═══ Given data

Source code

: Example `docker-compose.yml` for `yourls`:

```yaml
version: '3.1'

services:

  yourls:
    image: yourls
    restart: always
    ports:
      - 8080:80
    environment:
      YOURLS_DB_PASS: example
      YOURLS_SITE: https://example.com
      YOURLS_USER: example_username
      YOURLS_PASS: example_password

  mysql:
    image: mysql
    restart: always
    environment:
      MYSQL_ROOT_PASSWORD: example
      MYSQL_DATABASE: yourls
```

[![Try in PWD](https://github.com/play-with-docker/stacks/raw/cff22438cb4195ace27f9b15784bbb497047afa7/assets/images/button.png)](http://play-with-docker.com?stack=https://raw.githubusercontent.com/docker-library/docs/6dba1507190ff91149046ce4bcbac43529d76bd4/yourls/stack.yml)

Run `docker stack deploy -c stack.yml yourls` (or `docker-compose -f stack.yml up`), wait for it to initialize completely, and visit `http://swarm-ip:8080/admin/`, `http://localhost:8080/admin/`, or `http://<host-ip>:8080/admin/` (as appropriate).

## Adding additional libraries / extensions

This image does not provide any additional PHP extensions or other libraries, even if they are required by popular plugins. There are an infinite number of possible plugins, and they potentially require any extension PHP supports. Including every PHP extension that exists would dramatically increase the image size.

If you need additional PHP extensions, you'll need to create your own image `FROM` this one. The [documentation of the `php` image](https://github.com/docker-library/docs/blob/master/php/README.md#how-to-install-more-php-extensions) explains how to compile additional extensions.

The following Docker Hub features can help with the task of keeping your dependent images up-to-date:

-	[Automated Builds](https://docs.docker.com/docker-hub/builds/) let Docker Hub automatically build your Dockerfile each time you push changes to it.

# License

══════
═══ Given data

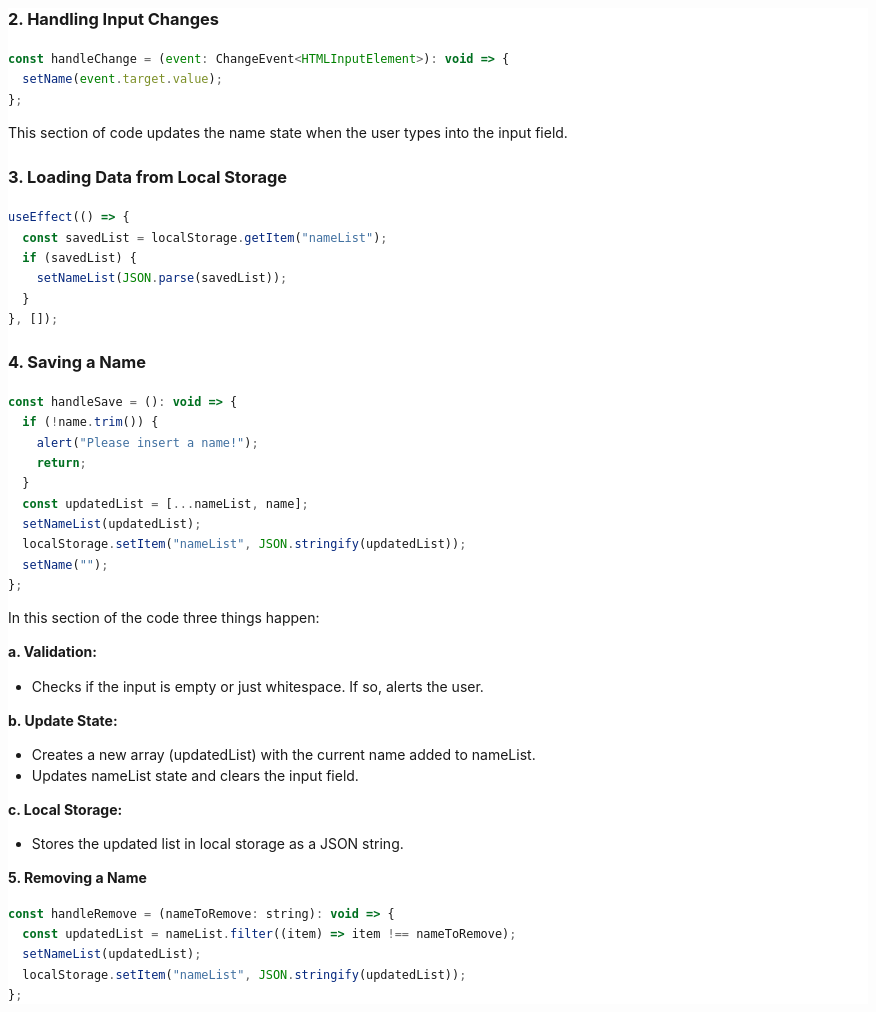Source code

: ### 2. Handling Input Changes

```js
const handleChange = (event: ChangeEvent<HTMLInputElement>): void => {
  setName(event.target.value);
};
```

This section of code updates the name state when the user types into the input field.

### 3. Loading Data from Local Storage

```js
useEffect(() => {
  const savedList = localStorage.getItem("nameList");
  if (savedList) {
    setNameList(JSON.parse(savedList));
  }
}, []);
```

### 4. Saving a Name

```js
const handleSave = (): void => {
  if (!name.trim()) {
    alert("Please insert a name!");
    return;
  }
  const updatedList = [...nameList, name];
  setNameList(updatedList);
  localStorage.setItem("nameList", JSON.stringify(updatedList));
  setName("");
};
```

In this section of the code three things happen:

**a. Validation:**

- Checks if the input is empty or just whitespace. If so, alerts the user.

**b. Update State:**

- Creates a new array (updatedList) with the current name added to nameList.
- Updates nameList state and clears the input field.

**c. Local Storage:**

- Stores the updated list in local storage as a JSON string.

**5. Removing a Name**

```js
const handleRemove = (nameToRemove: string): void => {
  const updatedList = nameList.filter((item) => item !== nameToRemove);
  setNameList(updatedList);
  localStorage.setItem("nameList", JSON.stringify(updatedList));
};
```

══════

What this task involves: Look through the material above for "extensions" and copy the lines that have it.

Answer for the task:
## Adding additional libraries / extensions
This image does not provide any additional PHP extensions or other libraries, even if they are required by popular plugins. There are an infinite number of possible plugins, and they potentially require any extension PHP supports. Including every PHP extension that exists would dramatically increase the image size.
If you need additional PHP extensions, you'll need to create your own image `FROM` this one. The [documentation of the `php` image](https://github.com/docker-library/docs/blob/master/php/README.md#how-to-install-more-php-extensions) explains how to compile additional extensions.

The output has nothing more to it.